Question

A 5-m-diameter spherical furnace contains a mixture of \(\mathrm{CO}_{2}\) and \(\mathrm{N}_{2}\) gases at \(1200 \mathrm{~K}\) and \(1 \mathrm{~atm}\). The mole fraction of \(\mathrm{CO}_{2}\) in the mixture is \(0.15\). If the furnace wall is black and its temperature is to be maintained at \(600 \mathrm{~K}\), determine the net rate of radiation heat transfer between the gas mixture and the furnace walls.

Short answer

Answer: The net rate of radiation heat transfer between the gas mixture and the furnace walls is approximately \(9.153\times 10^6\: W\).

Step-by-step solution

Determine the surface area of the furnace

Given the diameter of the sphere is 5 meters, we can find the surface area (A) of the furnace using the formula: \(A = 4\pi r^2\), where r is the radius. The radius is half of the diameter, so r =2.5 m. Then, \(A = 4\pi(2.5)^2 = 78.54\: m^2\)

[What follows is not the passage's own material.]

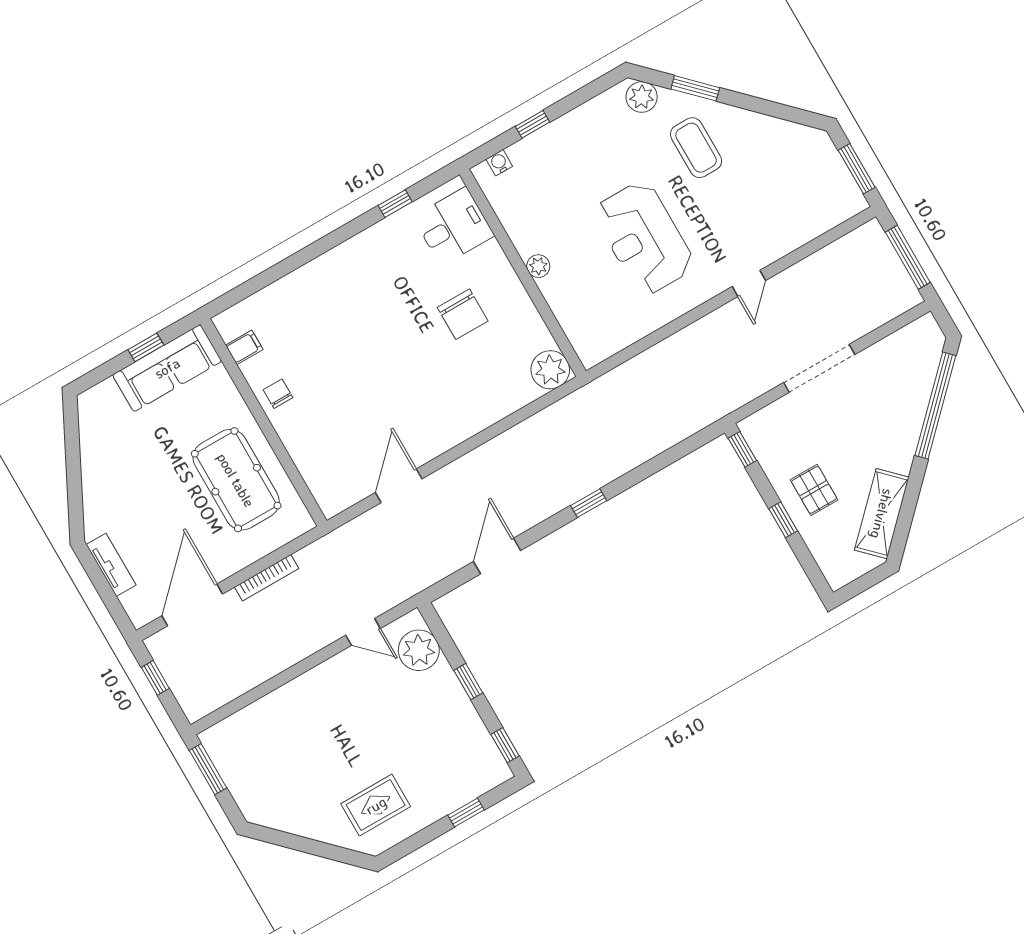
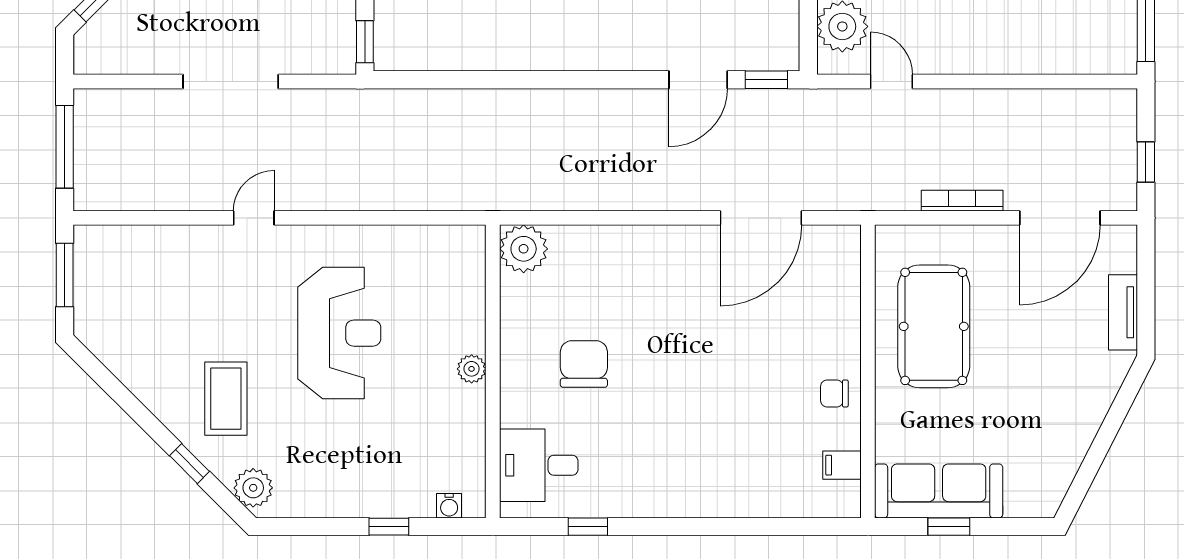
window: (695, 88) -> (189, 464), width x0.67
chair: (278, 394) -> (834, 393), turned 90
door: (399, 486) -> (761, 218), width x1.36
window: (589, 503) -> (766, 80), moved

Calculate the emissivity using mole fraction

We are given that the mole fraction of CO2 in the mixture is 0.15. To maintain the temperature of the furnace wall at 600K, the furnace wall must be black, meaning it has an emissivity (E) of 1.

Use Stefan-Boltzmann Law

To find the net rate of radiation heat transfer (Q) between the gas mixture and the furnace walls, we can use the Stefan-Boltzmann Law, which is given by: \(Q = E\cdot A\cdot\sigma\cdot(T_{1}^4 - T_{2}^4)\) Where: - E is the emissivity, which is 1 in our case - A is the surface area of the furnace, calculated in Step 1 as 78.54 m² - \(\sigma\) is the Stefan-Boltzmann constant, \(\sigma = 5.67\times 10^{-8} \: W/m^2K^4\) - \(T_{1}\) is the temperature of the gas mixture, 1200 K - \(T_{2}\) is the temperature of the furnace walls, 600 K

Calculate the net rate of radiation heat transfer

Substitute the values into Stefan-Boltzmann Law: \(Q = 1\cdot 78.54\cdot(5.67\times 10^{-8})\cdot(1200^4 - 600^4)\) \(Q = 78.54\cdot(5.67\times 10^{-8})\cdot (2.0736\times 10^{12})\) \(Q = 9.153\times 10^6\: W\) The net rate of radiation heat transfer between the gas mixture and the furnace walls is approximately \(9.153\times 10^6\: W\).